*Texte fourni:*
A la lumière de la foi nous savons, en revanche, que Dieu regarde l’homme et la femme d’une autre façon. Il nous a créés non pas comme des objets, mais comme des personnes aimées et capables d’aimer ; il nous a créés à son image et à sa ressemblance (cf. Gn 1,27). De cette façon il nous a donné une dignité unique, en nous invitant à vivre en communion avec Lui, en communion avec nos sœurs et avec nos frères, dans le respect de toute la création. En communion, en harmonie, pouvons-nous dire. La création est une harmonie dans laquelle nous sommes appelés à vivre. Et dans cette communion, dans cette harmonie qui est la communion, Dieu nous donne la capacité de procréer et de protéger la vie (cf. Gn 1,28-29), de travailler et de prendre soin de la terre (cf. Gn 2,15; LS, 67). On comprend que l’on ne peut pas procréer et protéger la vie sans harmonie ; elle sera détruite.
Dans les Évangiles, nous avons un exemple de ce regard individualiste, qui n’est pas harmonie, dans la demande faite à Jésus par la mère des disciples Jacques et Jean (cf. Mt 20,20-28). Elle voudrait que ses enfants puissent s’asseoir à la droite et à la gauche du nouveau roi. Mais Jésus propose un autre type de vision : celle du service et du don de sa vie pour les autres, et il le confirme en rendant tout de suite après la vue à deux aveugles, faisant d’eux ses disciples (cf. Mt 20,29-34). Chercher à se hisser dans la vie, à être supérieur aux autres, détruit l’harmonie. C’est la logique de la domination sur les autres. L’harmonie c’est autre chose : c’est le service.
Demandons donc au Seigneur de nous donner des yeux attentifs à nos frères et sœurs, spécialement à ceux qui souffrent. Comme disciples de Jésus, nous ne voulons pas être indifférents ni individualistes, ce sont deux mauvaises attitudes contre l’harmonie. Indifférent : regarder ailleurs. Individualiste : regarder seulement son intérêt. L’harmonie créée par Dieu nous demande de regarder les autres, les besoins des autres, les problèmes des autres, d’être en communion. Nous voulons reconnaître en toute personne, quelle que soit sa race, sa langue ou sa condition, la dignité humaine. L’harmonie t’amène à reconnaître la dignité humaine, cette harmonie créée par Dieu, avec l’homme au centre.

*Données:*
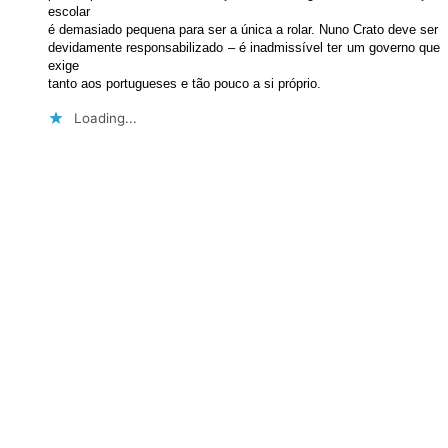
escolar
é demasiado pequena para ser a única a rolar. Nuno Crato deve ser
devidamente responsabilizado – é inadmissível ter um governo que
exige
tanto aos portugueses e tão pouco a si próprio.
Loading...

*Problèmes à résoudre:*
1. Pourriez-vous recopier intégralement le texte sur l'harmonie créée par Dieu ?
2. Pouvez-vous renommer « Nuno Crato » en « o ministro » dans toutes les lignes, sans rien modifier d'autre, puis les redonner en omettant les images ?
Le texte et les lignes constituent deux sources distinctes.

*Réponses par tâche:*
1.
A la lumière de la foi nous savons, en revanche, que Dieu regarde l’homme et la femme d’une autre façon. Il nous a créés non pas comme des objets, mais comme des personnes aimées et capables d’aimer ; il nous a créés à son image et à sa ressemblance (cf. Gn 1,27). De cette façon il nous a donné une dignité unique, en nous invitant à vivre en communion avec Lui, en communion avec nos sœurs et avec nos frères, dans le respect de toute la création. En communion, en harmonie, pouvons-nous dire. La création est une harmonie dans laquelle nous sommes appelés à vivre. Et dans cette communion, dans cette harmonie qui est la communion, Dieu nous donne la capacité de procréer et de protéger la vie (cf. Gn 1,28-29), de travailler et de prendre soin de la terre (cf. Gn 2,15; LS, 67). On comprend que l’on ne peut pas procréer et protéger la vie sans harmonie ; elle sera détruite.
Dans les Évangiles, nous avons un exemple de ce regard individualiste, qui n’est pas harmonie, dans la demande faite à Jésus par la mère des disciples Jacques et Jean (cf. Mt 20,20-28). Elle voudrait que ses enfants puissent s’asseoir à la droite et à la gauche du nouveau roi. Mais Jésus propose un autre type de vision : celle du service et du don de sa vie pour les autres, et il le confirme en rendant tout de suite après la vue à deux aveugles, faisant d’eux ses disciples (cf. Mt 20,29-34). Chercher à se hisser dans la vie, à être supérieur aux autres, détruit l’harmonie. C’est la logique de la domination sur les autres. L’harmonie c’est autre chose : c’est le service.
Demandons donc au Seigneur de nous donner des yeux attentifs à nos frères et sœurs, spécialement à ceux qui souffrent. Comme disciples de Jésus, nous ne voulons pas être indifférents ni individualistes, ce sont deux mauvaises attitudes contre l’harmonie. Indifférent : regarder ailleurs. Individualiste : regarder seulement son intérêt. L’harmonie créée par Dieu nous demande de regarder les autres, les besoins des autres, les problèmes des autres, d’être en communion. Nous voulons reconnaître en toute personne, quelle que soit sa race, sa langue ou sa condition, la dignité humaine. L’harmonie t’amène à reconnaître la dignité humaine, cette harmonie créée par Dieu, avec l’homme au centre.

2.
escolar
é demasiado pequena para ser a única a rolar. o ministro deve ser
devidamente responsabilizado – é inadmissível ter um governo que
exige
tanto aos portugueses e tão pouco a si próprio.
Loading...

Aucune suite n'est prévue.